I had cut a U-turn too lackadaisically and I hit the far curb going
about 15 miles per hour. The tire popped
and who knows what else. I panicked, the
25i leaving my consciousness in a very vulnerable, disorganized state. I threw on my hazards and got out and put it
in neutral. A few strong, exuberant pushes
and I had the truck into an old parking lot on the side of the road. In a bad section of town though,
and it was dark. Thoughts are extremely
displaced. Sentences are still
hard. My situation goes from a calm,
reflective road trip home to a stressful rush in a matter of seconds.
Then, matters got more complicated…midway
through dialing for AAA, my phone died.
(I don’t have a spare tire to change for myself, and that would've been
too much to do anyway.) I looked
hopelessly into its black screen, and all around at my not well-lit
surroundings.
Neighborhood locals eyed me as they passed by and
muttered incomprehensible things. A
large German shepherd abruptly charged a fence that I had my back to and barked
aggressively, jarring me. All right,
focus, I thought. I need to find a
phone. Eventually I made it a few
streets down to a Dollar Tree and asked the cashier to borrow her phone and was
able to call AAA. The mechanic showed up
a little while later and I was back on the road with a fresh tire.
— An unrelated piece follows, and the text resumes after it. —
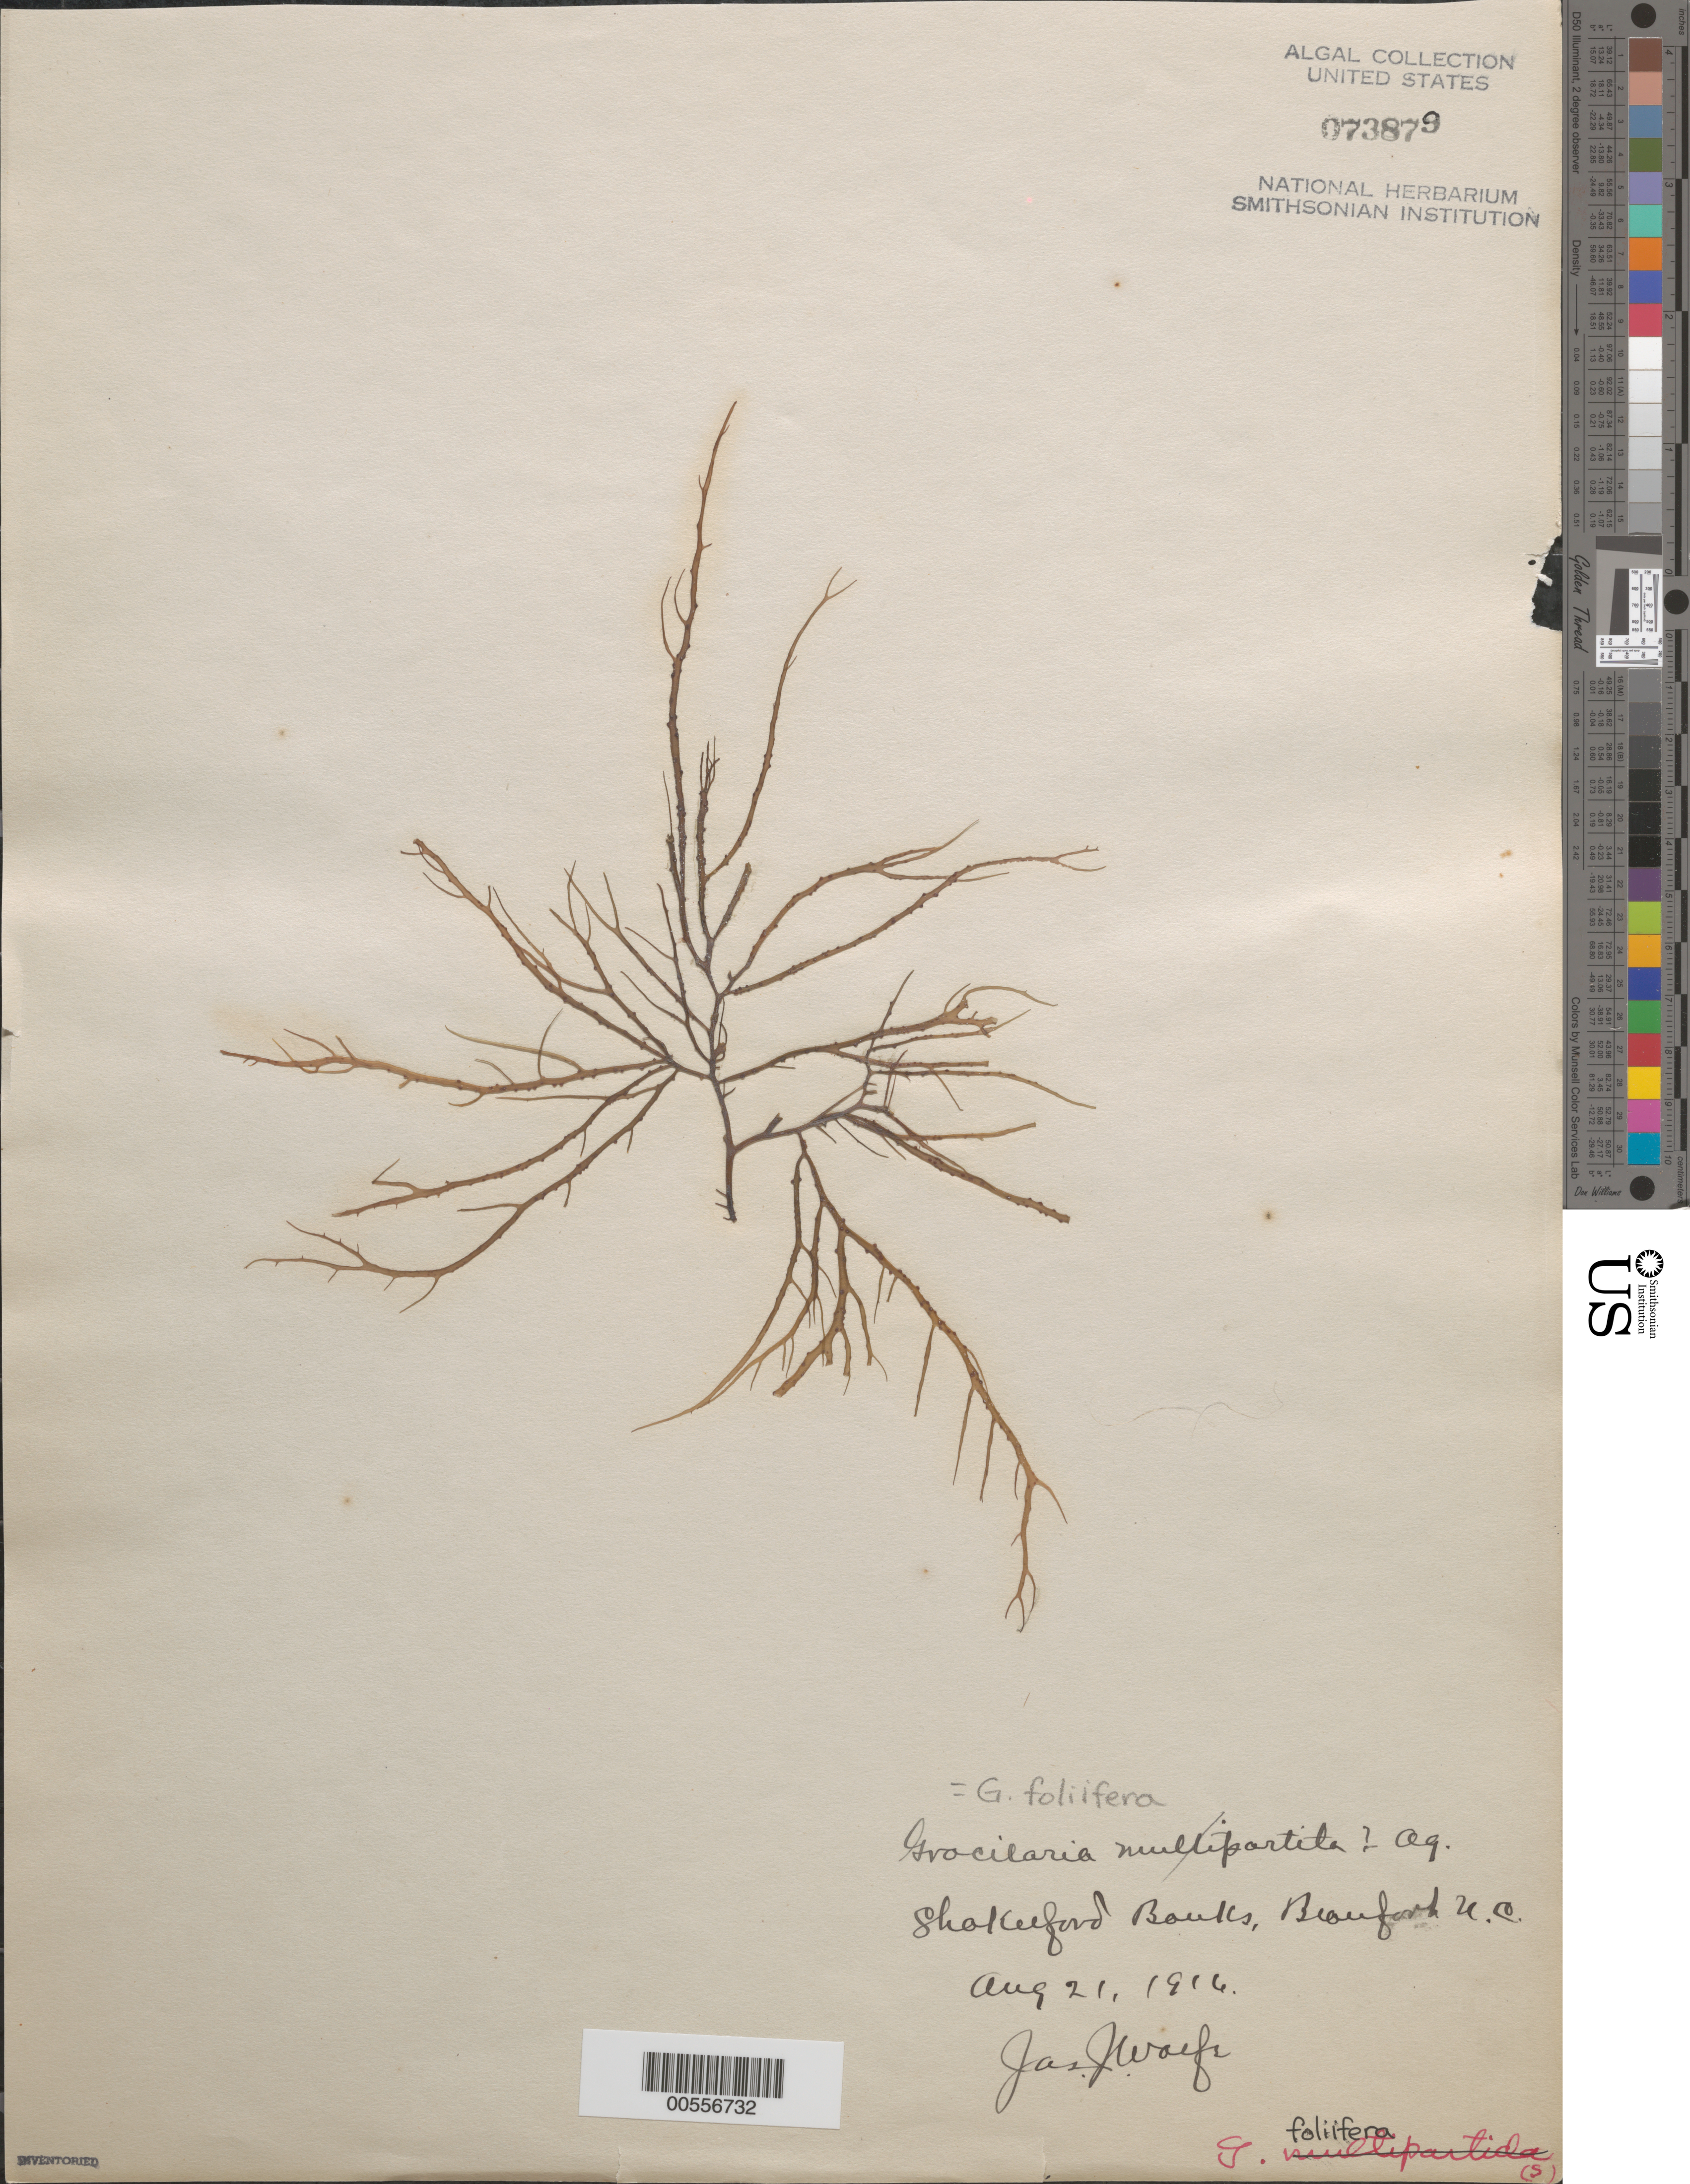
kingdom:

I thanked him kindly for his service – he
symbolically represented the key to relief, control, and restructure.
Soft color and light enhancement, and a general notion of “settling back into my consciousness” characterized the solo journey
home, feelings that shared the stage with a slew of reflective thoughts tuned
to the hums of Grateful Dead and The Doors.
12:00am – Finally pull into
my driveway, home, safe and sound. My,
what a long, strange trip it’s been.
Overall, my first 25i experience was thoroughly
positive and recreational, and it’s an experience I’d recommend to anyone
interested. Just try to avoid stressful situations. Cheers.